Great article. I would love to see/know how HtmlAgilityPack handles large files. For example, if I have a 30 megabyte XHTML document and want to get every nth sub-element and write that to a much smaller document, is that possible? It seems like HtmlAgilityPack is a memory-only tool and does not support disk-level streams. Is that true?

Thanks.

waqas said...

Cool

Anonymous said...

Very informative. This method will be userful when wanting to extract information like Weather, Currency from sites not having to pay or subscribe in order to receive Rss feeds to fetch the same info. It's simply great that it can parse dirty html code. Having said that, I am not sure of any legal policies some sites might have from using their content they pay for.

Great article.

Thanks a lot for sharing.

rtpHarry said...

@Anonymous: in my intro article written before this one I link to the wikipedia article which explains screen scraping. It has a section which covers the legal aspects and it concludes that it is legal although some content creators understandably take issue with their content being skimmed. http://en.wikipedia.org/wiki/Web_scraping#Legal_issues

Anonymous said...

This will work for simple, well behaved page.
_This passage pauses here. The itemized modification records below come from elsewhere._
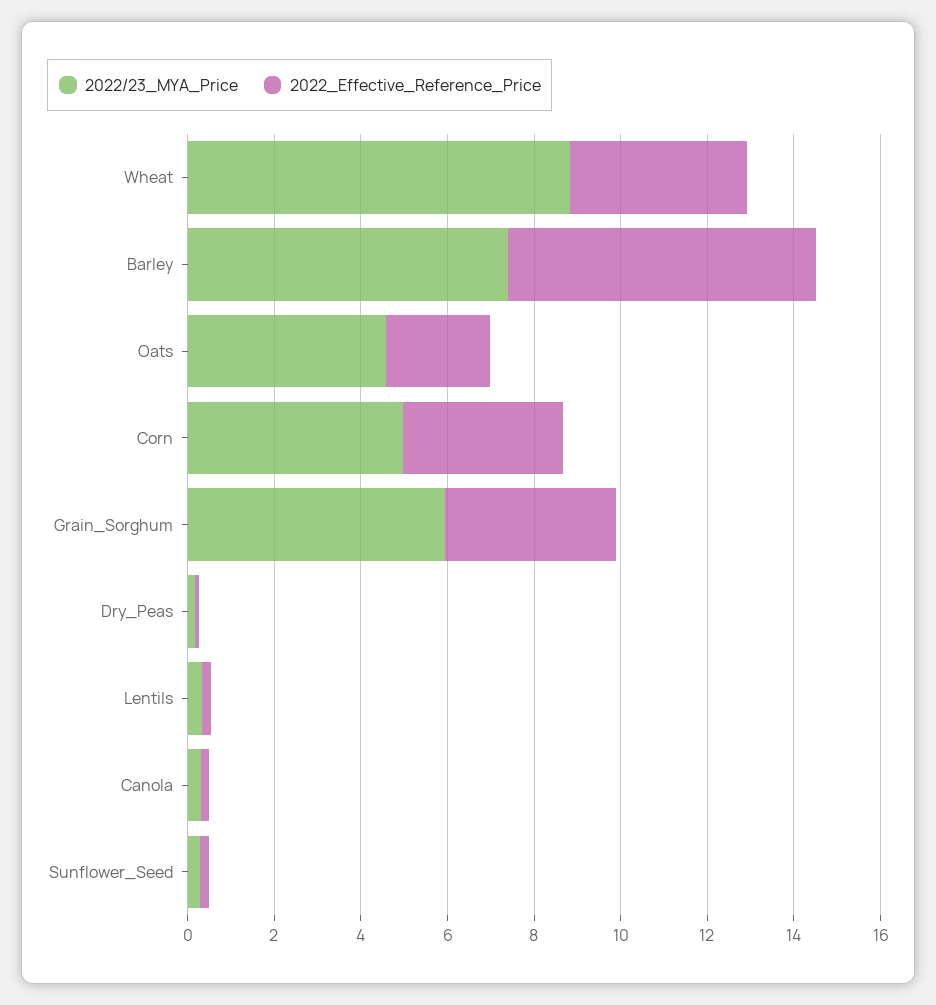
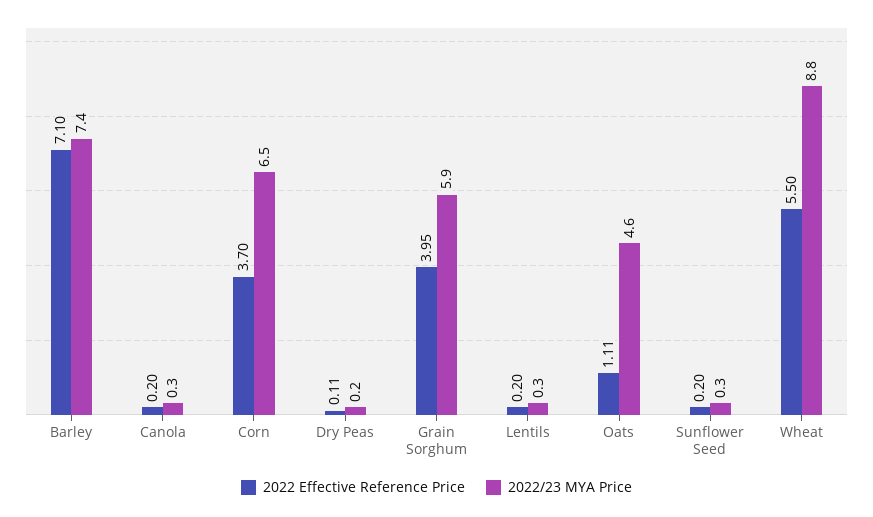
  {
    "2022/23_MYA_Price": {
      "Wheat": 8.8,
      "Barley": 7.4,
      "Oats": 4.6,
-     "Corn": 5,
+     "Corn": 6.5,
      "Grain_Sorghum": 5.9,
      "Dry_Peas": 0.2,
      "Lentils": 0.3,
      "Canola": 0.3,
      "Sunflower_Seed": 0.3
    },
    "2022_Effective_Reference_Price": {
-     "Wheat": 4,
+     "Wheat": 5.5,
      "Barley": 7.1,
-     "Oats": 2.5,
+     "Oats": 1.11,
      "Corn": 3.7,
      "Grain_Sorghum": 3.95,
      "Dry_Peas": 0.11,
      "Lentils": 0.2,
      "Canola": 0.2,
      "Sunflower_Seed": 0.2
    }
  }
Many times a page has multiple navigations buried in it and the DocumentCompleted has not well, completed.

It's possible to grab the content too soon.
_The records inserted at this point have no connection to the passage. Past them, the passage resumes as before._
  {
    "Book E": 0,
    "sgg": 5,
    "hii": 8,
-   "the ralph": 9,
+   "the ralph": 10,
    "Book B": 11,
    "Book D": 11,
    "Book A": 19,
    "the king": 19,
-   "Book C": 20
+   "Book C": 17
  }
Shailesh kavathiya said...

Great post Thanks for share with us keep it up

Suraj said...

great article ... it helped

Anonymous said...

An excellent article! A link to it ought to be posted on forums.asp.net in the HowTos

Monish said...

Good work. But if I want to Post Data like Username and password and then i need screen scrape of whole html in txt file then what i need to do using Htmlagilitypack? I am waiting for your next article in which you will solve my this problem.

rtpHarry said...

@Monish: You can send authenticated requests but it depends on the login mechanism in use on the site. I would suggest bringing this up in a thread on forums.asp.net if you want to explore this further.

Treeluv Burdpu said...

I like this post. I like HtmlAgilityPack. But I am lost when it doesn't work. If you do a SelectNodes("//*[@id='search-results-module']/*") and you get zero results from a document which you believe has those elements you are SOL, as far as I can tell. You just get nothing. Is there some tool which will help me hone my XPathing skills? All the ones I have found expect an XML doc and break with HTML, or just return nothing. How to troubleshoot syntax? I am already starting on the "try every character combination" method. I should be done this century. Any assistance would be appreciated.

rtpHarry said...

@Treeluv Burdpu: If you are working in .net 3.0 or above then you can now use linq queries against the latest beta release. I have two articles in the pipelines for this but my world has not been blog friendly recently :) If you know how to use linq to objects then you should be able to compose your queries without having to tear your hair out! (I don't get on that well with XSL either)

ooty said...

thanks man it helped me a lot

Taufik Lukman said...

So you still have to use regular expression?

Pradeep Nulu said...

Hi,
How do I exclude commented links ?

Thanks.

Pradeep Nulu said...

Hi,
How do I ignore commented links ?
Thanks.

Pradeep Nulu said...

Hi,
How do I exclude commented links ?
Thanks.

Sherihan Anver said...

Hi,
May I know whether HtmlAgilityPack is compatible with Visual Studio 2010 (.NET framework 4.0). Can it extract aps.net pages' every valid tags? Sorry, I just found about HtmlAgilityPack and I think according to this BLOG, this is what I was searching for days now. I need to extract web pages of asp.net for some evaluation process. please reply if my target can be achieved via this

Anonymous said...

Could you tell me where href attributes are getting with this solution? I don't understand which web site has this a tags.